#### Instructions for the task:
Write out each record below exactly, without pictures.
▬▬▬▬▬▬▬▬▬▬
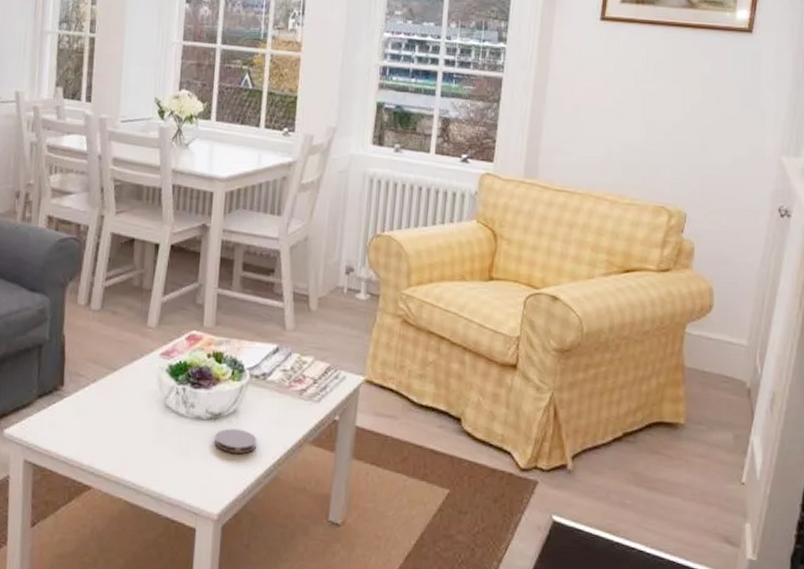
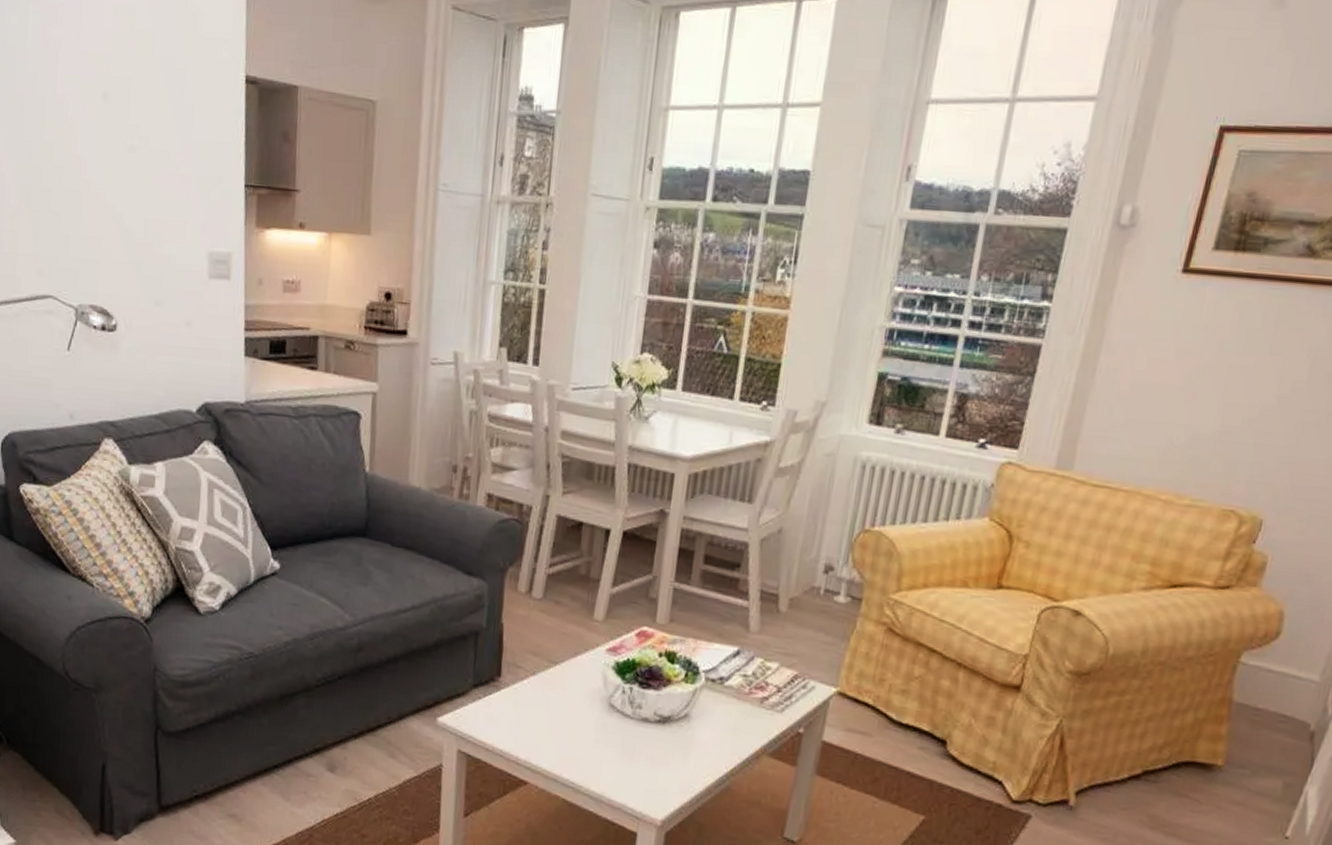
coaster: present [214,428,257,454] -> none [661,733,709,761]

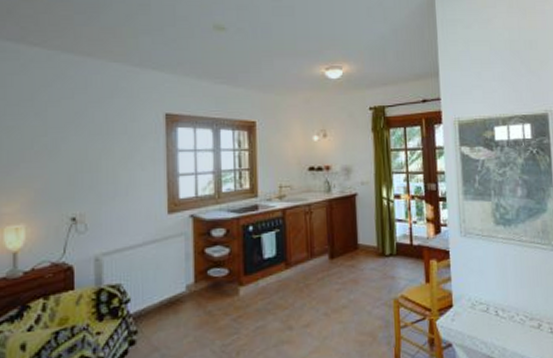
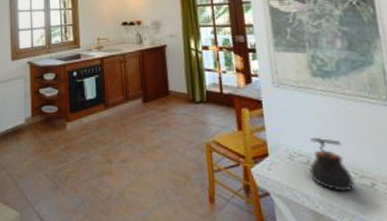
teapot: none [487,284,525,335] -> present [308,137,354,192]

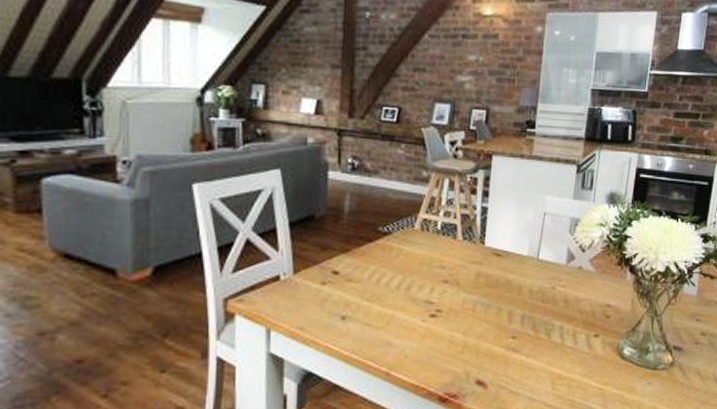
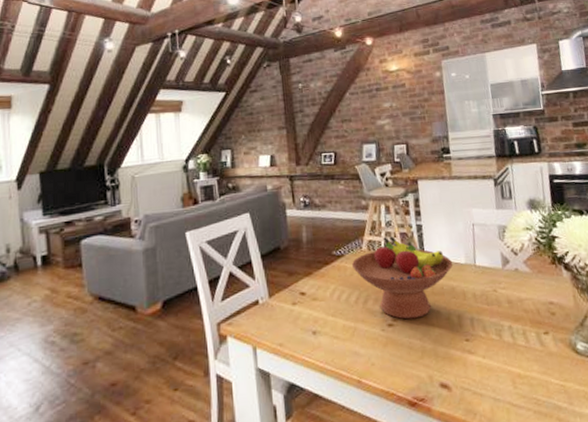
fruit bowl: none [399,217,515,311] -> present [351,236,453,320]

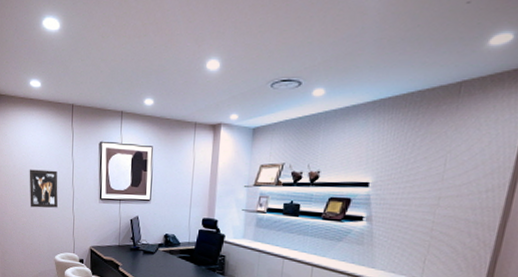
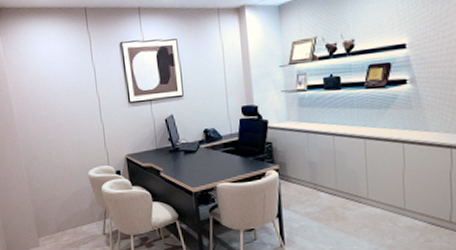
wall art: present [29,169,58,208] -> none [47,79,84,123]

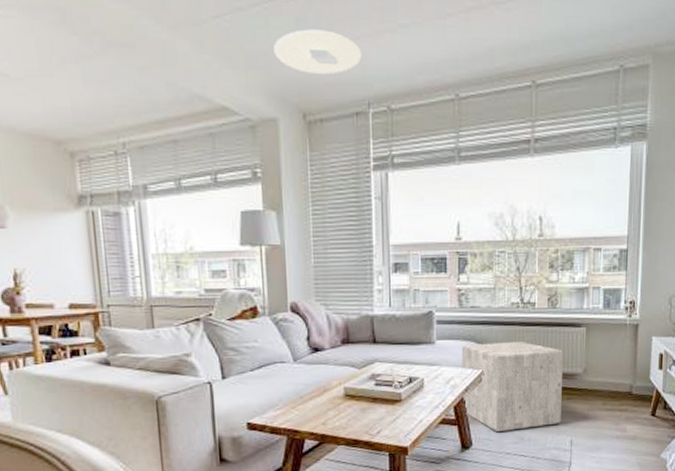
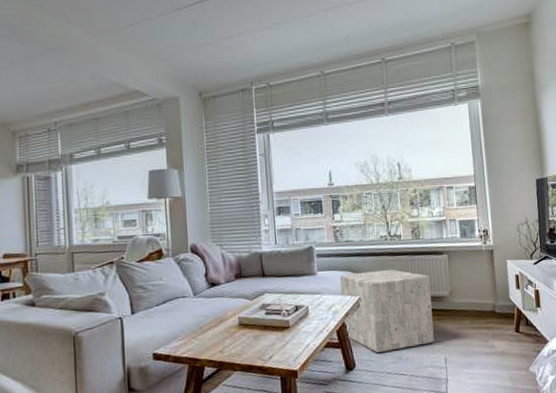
ceiling light: present [273,29,362,74] -> none [175,30,245,62]

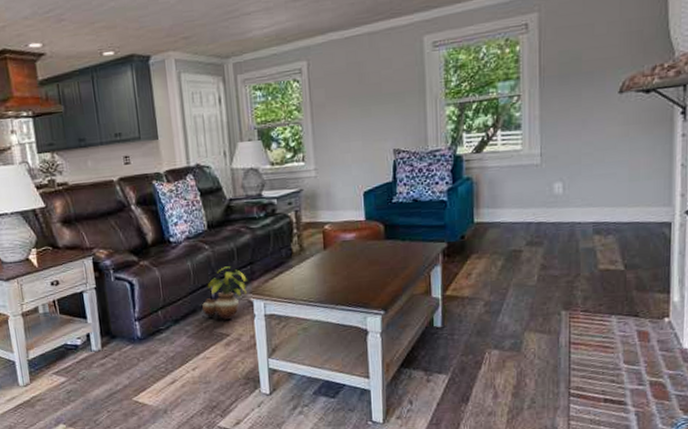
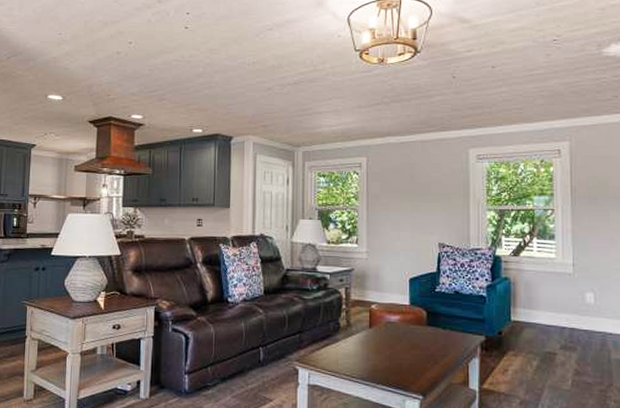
potted plant: present [202,266,248,320] -> none [250,332,296,385]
▬▬▬▬▬▬▬▬▬▬
#### Answer to the problem:
coaster: present [214,428,257,454] -> none [661,733,709,761]

teapot: none [487,284,525,335] -> present [308,137,354,192]

fruit bowl: none [399,217,515,311] -> present [351,236,453,320]

wall art: present [29,169,58,208] -> none [47,79,84,123]

ceiling light: present [273,29,362,74] -> none [175,30,245,62]

potted plant: present [202,266,248,320] -> none [250,332,296,385]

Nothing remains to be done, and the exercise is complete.